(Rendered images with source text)
******************************

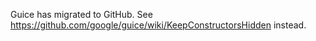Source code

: Guice has migrated to GitHub.  See https://github.com/google/guice/wiki/KeepConstructorsHidden instead.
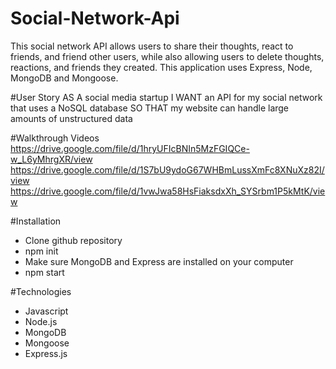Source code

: # Social-Network-Api
This social network API allows users to share their thoughts, react to friends, and friend other users, while also allowing users to 
delete thoughts, reactions, and friends they created. This application uses Express, Node, MongoDB and Mongoose.

#User Story
AS A social media startup
I WANT an API for my social network that uses a NoSQL database
SO THAT my website can handle large amounts of unstructured data

#Walkthrough Videos
https://drive.google.com/file/d/1hryUFIcBNIn5MzFGIQCe-w_L6yMhrgXR/view
https://drive.google.com/file/d/1S7bU9ydoG67WHBmLussXmFc8XNuXz82I/view
https://drive.google.com/file/d/1vwJwa58HsFiaksdxXh_SYSrbm1P5kMtK/view

#Installation
* Clone github repository
* npm init
* Make sure MongoDB and Express are installed on your computer
* npm start

#Technologies
* Javascript
* Node.js
* MongoDB
* Mongoose
* Express.js
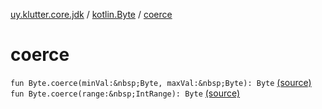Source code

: [uy.klutter.core.jdk](../index.md) / [kotlin.Byte](index.md) / [coerce](.)


# coerce
`fun Byte.coerce(minVal:&nbsp;Byte, maxVal:&nbsp;Byte): Byte` [(source)](https://github.com/kohesive/klutter/blob/master/core-jdk6/src/main/kotlin/uy/klutter/core/jdk/Numbers.kt#L18)
`fun Byte.coerce(range:&nbsp;IntRange): Byte` [(source)](https://github.com/kohesive/klutter/blob/master/core-jdk6/src/main/kotlin/uy/klutter/core/jdk/Numbers.kt#L19)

******************************

BRIEF: Copy every line of the data word for word, omitting the images.

SOLUTION:
Source code

: Guice has migrated to GitHub.  See https://github.com/google/guice/wiki/KeepConstructorsHidden instead.
Source code

: # Social-Network-Api
This social network API allows users to share their thoughts, react to friends, and friend other users, while also allowing users to 
delete thoughts, reactions, and friends they created. This application uses Express, Node, MongoDB and Mongoose.

#User Story
AS A social media startup
I WANT an API for my social network that uses a NoSQL database
SO THAT my website can handle large amounts of unstructured data

#Walkthrough Videos
https://drive.google.com/file/d/1hryUFIcBNIn5MzFGIQCe-w_L6yMhrgXR/view
https://drive.google.com/file/d/1S7bU9ydoG67WHBmLussXmFc8XNuXz82I/view
https://drive.google.com/file/d/1vwJwa58HsFiaksdxXh_SYSrbm1P5kMtK/view

#Installation
* Clone github repository
* npm init
* Make sure MongoDB and Express are installed on your computer
* npm start

#Technologies
* Javascript
* Node.js
* MongoDB
* Mongoose
* Express.js
Source code

: [uy.klutter.core.jdk](../index.md) / [kotlin.Byte](index.md) / [coerce](.)


# coerce
`fun Byte.coerce(minVal:&nbsp;Byte, maxVal:&nbsp;Byte): Byte` [(source)](https://github.com/kohesive/klutter/blob/master/core-jdk6/src/main/kotlin/uy/klutter/core/jdk/Numbers.kt#L18)
`fun Byte.coerce(range:&nbsp;IntRange): Byte` [(source)](https://github.com/kohesive/klutter/blob/master/core-jdk6/src/main/kotlin/uy/klutter/core/jdk/Numbers.kt#L19)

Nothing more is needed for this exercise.